The surveillance survey found that of the 38 hospitals visited, 18% had an antibiotic order form system, 13% had an approval protocol for vancomycin use, 53% had automatic stop orders for all antibiotics, and 8% had stop orders for specific antibiotics. Oddly, Gaynes found that in the hospitals requiring approval for vancomycin use, actual use of the drug was higher than in hospitals with no approval policy, reflecting a possible false sense of security. Equally unexpected, the study found that hospitals with stop orders used more vancomycin than did hospitals without them.
He also notes that 18% to 26% of hospitals, depending on the settings and structures, include pharmacists on rounds, but that’s no guarantee the abuse will be curbed. "The mere presence of a pharmacist in the ICU does not affect prescribing patterns. A multidisciplinary approach is the only hope."

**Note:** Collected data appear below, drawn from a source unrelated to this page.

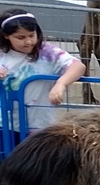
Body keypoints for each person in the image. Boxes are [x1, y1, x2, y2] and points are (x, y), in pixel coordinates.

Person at [0, 9, 85, 137]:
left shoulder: (47, 52)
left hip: (38, 125)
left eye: (31, 35)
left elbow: (78, 66)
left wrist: (60, 84)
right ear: (6, 36)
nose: (28, 42)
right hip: (4, 124)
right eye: (20, 37)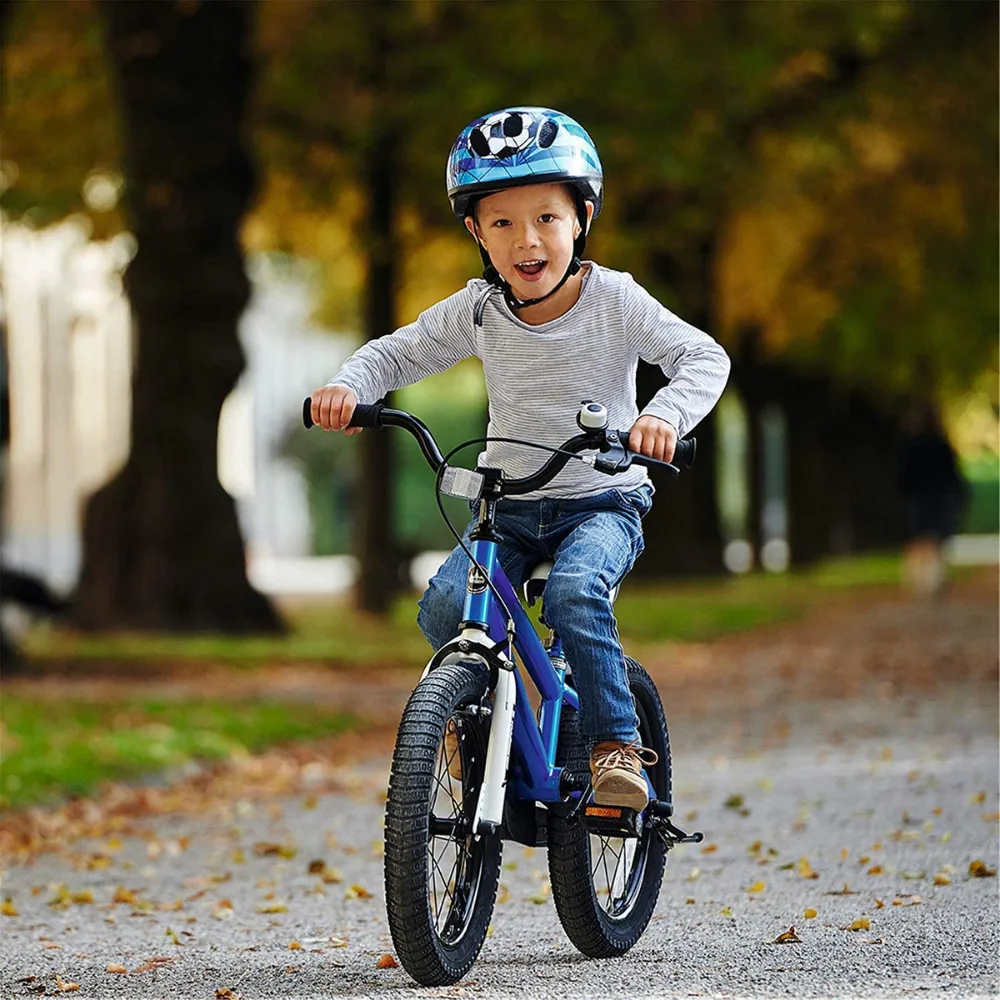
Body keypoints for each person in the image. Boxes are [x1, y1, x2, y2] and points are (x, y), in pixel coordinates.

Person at [310, 107, 730, 810]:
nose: (526, 240)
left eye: (546, 218)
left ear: (581, 220)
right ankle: (475, 721)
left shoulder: (615, 300)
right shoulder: (478, 311)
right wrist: (349, 387)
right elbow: (397, 351)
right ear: (476, 232)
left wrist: (662, 416)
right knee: (445, 606)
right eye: (501, 223)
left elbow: (701, 356)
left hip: (602, 499)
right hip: (507, 507)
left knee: (573, 594)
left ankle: (615, 745)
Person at [898, 403, 967, 598]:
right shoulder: (941, 445)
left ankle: (921, 582)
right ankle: (932, 581)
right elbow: (952, 474)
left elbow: (903, 476)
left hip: (919, 497)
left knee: (920, 539)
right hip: (939, 496)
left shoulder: (910, 445)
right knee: (935, 541)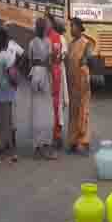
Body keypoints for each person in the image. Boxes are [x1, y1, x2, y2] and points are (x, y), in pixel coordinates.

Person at [28, 18, 56, 160]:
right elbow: (49, 62)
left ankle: (37, 148)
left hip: (35, 74)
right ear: (44, 28)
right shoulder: (48, 42)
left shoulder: (32, 43)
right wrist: (52, 77)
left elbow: (30, 62)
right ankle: (46, 146)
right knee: (47, 111)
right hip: (44, 74)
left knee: (36, 110)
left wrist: (33, 75)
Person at [65, 18, 93, 156]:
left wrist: (84, 69)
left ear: (79, 28)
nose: (71, 29)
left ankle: (83, 141)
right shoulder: (71, 45)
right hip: (72, 84)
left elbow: (90, 61)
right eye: (70, 26)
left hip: (82, 82)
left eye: (73, 26)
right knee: (73, 112)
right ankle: (73, 141)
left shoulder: (86, 43)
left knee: (83, 111)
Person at [0, 28, 18, 160]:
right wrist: (16, 83)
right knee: (9, 120)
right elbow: (12, 74)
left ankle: (2, 144)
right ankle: (8, 147)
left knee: (2, 120)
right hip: (7, 93)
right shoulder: (7, 56)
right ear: (7, 41)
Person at [46, 12, 67, 149]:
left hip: (57, 73)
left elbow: (62, 56)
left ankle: (57, 135)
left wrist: (55, 59)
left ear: (52, 23)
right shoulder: (41, 38)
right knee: (47, 105)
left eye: (47, 21)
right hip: (46, 75)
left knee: (57, 105)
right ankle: (46, 135)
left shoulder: (60, 38)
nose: (45, 24)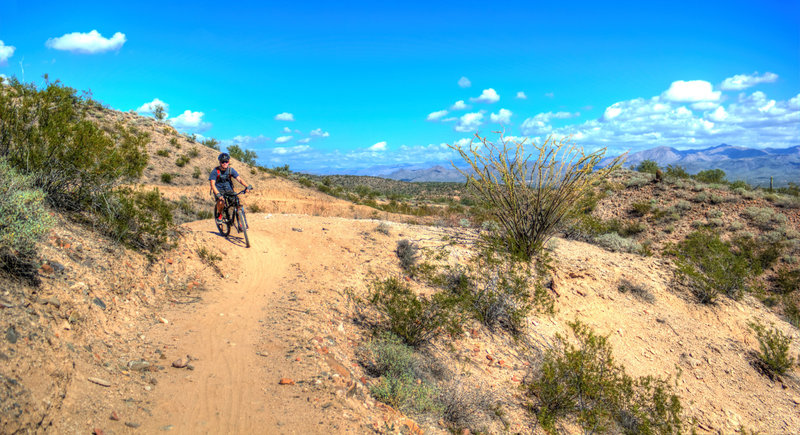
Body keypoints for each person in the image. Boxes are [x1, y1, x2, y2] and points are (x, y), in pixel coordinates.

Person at [209, 152, 253, 224]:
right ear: (220, 162)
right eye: (223, 162)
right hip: (218, 190)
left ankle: (241, 223)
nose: (225, 163)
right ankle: (220, 214)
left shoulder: (230, 170)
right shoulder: (215, 171)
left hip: (228, 189)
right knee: (221, 201)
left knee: (237, 203)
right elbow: (212, 185)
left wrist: (247, 186)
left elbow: (239, 179)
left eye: (226, 161)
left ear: (228, 162)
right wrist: (218, 195)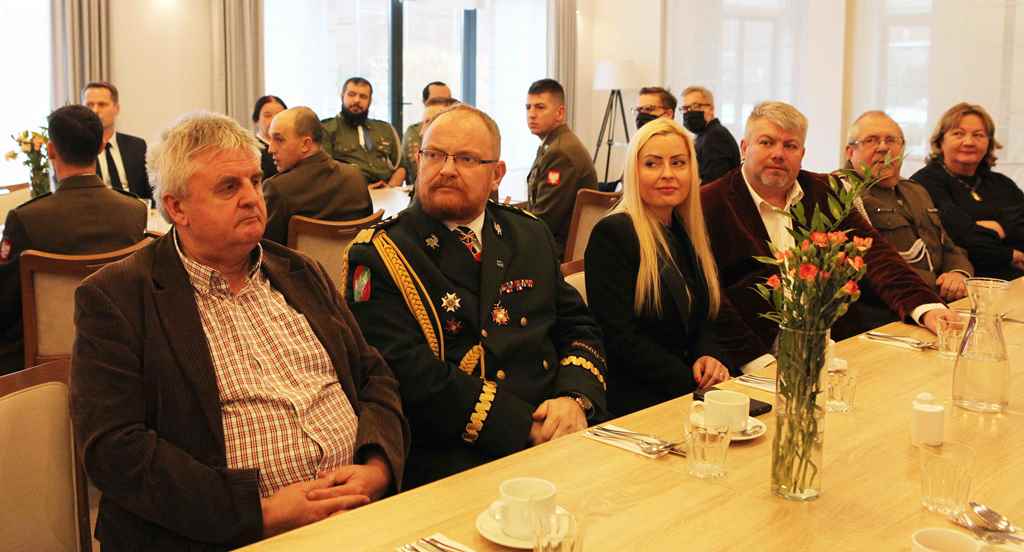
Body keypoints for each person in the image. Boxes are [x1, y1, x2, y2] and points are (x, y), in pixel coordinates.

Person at [70, 112, 409, 550]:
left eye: (255, 180)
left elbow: (374, 376)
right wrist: (260, 513)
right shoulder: (117, 297)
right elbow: (114, 449)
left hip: (358, 517)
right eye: (229, 187)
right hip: (223, 537)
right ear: (177, 208)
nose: (252, 198)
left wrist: (377, 466)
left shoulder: (299, 271)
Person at [346, 104, 607, 488]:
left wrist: (574, 398)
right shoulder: (379, 254)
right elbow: (409, 374)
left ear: (496, 174)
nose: (447, 169)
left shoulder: (528, 233)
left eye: (466, 159)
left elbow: (578, 326)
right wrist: (523, 427)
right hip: (460, 453)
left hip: (560, 429)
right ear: (418, 160)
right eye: (435, 155)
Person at [701, 101, 949, 369]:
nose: (778, 154)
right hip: (754, 356)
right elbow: (711, 295)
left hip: (835, 348)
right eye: (766, 142)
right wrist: (757, 363)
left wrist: (928, 308)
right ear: (744, 147)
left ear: (802, 153)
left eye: (790, 146)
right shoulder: (709, 203)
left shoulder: (825, 191)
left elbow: (876, 255)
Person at [585, 118, 730, 416]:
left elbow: (703, 316)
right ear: (634, 172)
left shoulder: (685, 230)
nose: (668, 174)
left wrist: (709, 356)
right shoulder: (613, 234)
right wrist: (690, 383)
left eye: (678, 163)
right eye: (652, 164)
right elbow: (619, 338)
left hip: (689, 391)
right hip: (638, 400)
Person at [0, 105, 146, 375]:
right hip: (121, 350)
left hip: (41, 362)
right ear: (101, 147)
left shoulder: (27, 218)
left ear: (51, 150)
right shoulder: (134, 212)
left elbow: (5, 303)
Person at [847, 111, 973, 301]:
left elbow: (948, 246)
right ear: (850, 152)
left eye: (891, 140)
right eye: (871, 140)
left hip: (940, 300)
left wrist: (958, 274)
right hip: (892, 307)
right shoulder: (844, 193)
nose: (883, 147)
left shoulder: (916, 191)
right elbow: (865, 267)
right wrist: (939, 285)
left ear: (902, 148)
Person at [911, 102, 1024, 280]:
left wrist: (998, 229)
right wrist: (1009, 253)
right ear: (941, 141)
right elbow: (958, 238)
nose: (969, 142)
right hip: (959, 282)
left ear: (989, 142)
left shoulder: (1002, 184)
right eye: (958, 134)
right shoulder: (924, 183)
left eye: (978, 135)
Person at [262, 106, 372, 245]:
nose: (270, 149)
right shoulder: (355, 177)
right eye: (270, 139)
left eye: (279, 140)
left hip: (300, 260)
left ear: (305, 144)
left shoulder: (277, 189)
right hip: (352, 258)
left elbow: (266, 249)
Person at [526, 78, 598, 257]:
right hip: (551, 246)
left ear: (559, 113)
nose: (532, 114)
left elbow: (544, 221)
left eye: (540, 107)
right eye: (528, 107)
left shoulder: (560, 153)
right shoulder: (553, 144)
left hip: (554, 253)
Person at [322, 77, 405, 189]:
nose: (357, 100)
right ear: (342, 96)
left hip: (386, 191)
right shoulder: (327, 129)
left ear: (370, 101)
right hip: (349, 193)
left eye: (363, 96)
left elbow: (401, 167)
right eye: (351, 95)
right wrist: (362, 190)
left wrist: (390, 188)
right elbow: (324, 172)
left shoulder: (385, 128)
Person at [82, 81, 151, 199]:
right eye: (89, 105)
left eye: (102, 104)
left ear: (116, 108)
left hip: (135, 207)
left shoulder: (137, 146)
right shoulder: (78, 149)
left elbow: (150, 190)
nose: (95, 110)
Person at [680, 86, 741, 184]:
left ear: (711, 109)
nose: (689, 112)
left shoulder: (715, 137)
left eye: (695, 106)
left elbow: (714, 184)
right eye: (685, 108)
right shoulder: (704, 135)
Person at [401, 82, 453, 187]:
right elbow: (414, 172)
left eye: (447, 101)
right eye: (435, 101)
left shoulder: (464, 133)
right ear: (425, 103)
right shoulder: (414, 132)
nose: (442, 106)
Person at [251, 95, 288, 179]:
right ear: (256, 120)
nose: (274, 120)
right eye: (267, 115)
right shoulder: (252, 150)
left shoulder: (290, 146)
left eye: (279, 116)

Overall, the study found that vancomycin’s use was higher in hospitals with 500 or more beds or in surgical ICUs than in teaching hospitals. The drug’s use was higher for bloodstream and infection control procedures but lower for pneumonia and urinary tract treatments. Other possible use factors like length of stay, the number of ICU beds, or the number of patient days per month did not notably affect the use of vancomycin. What did work, he says, were established clinical practice guidelines. Where they were in place, they did lower the drug’s use.
The bottom line? "Not until hospital administrations realize we’re on the verge of a post-antibiotics era will the policies really begin to change."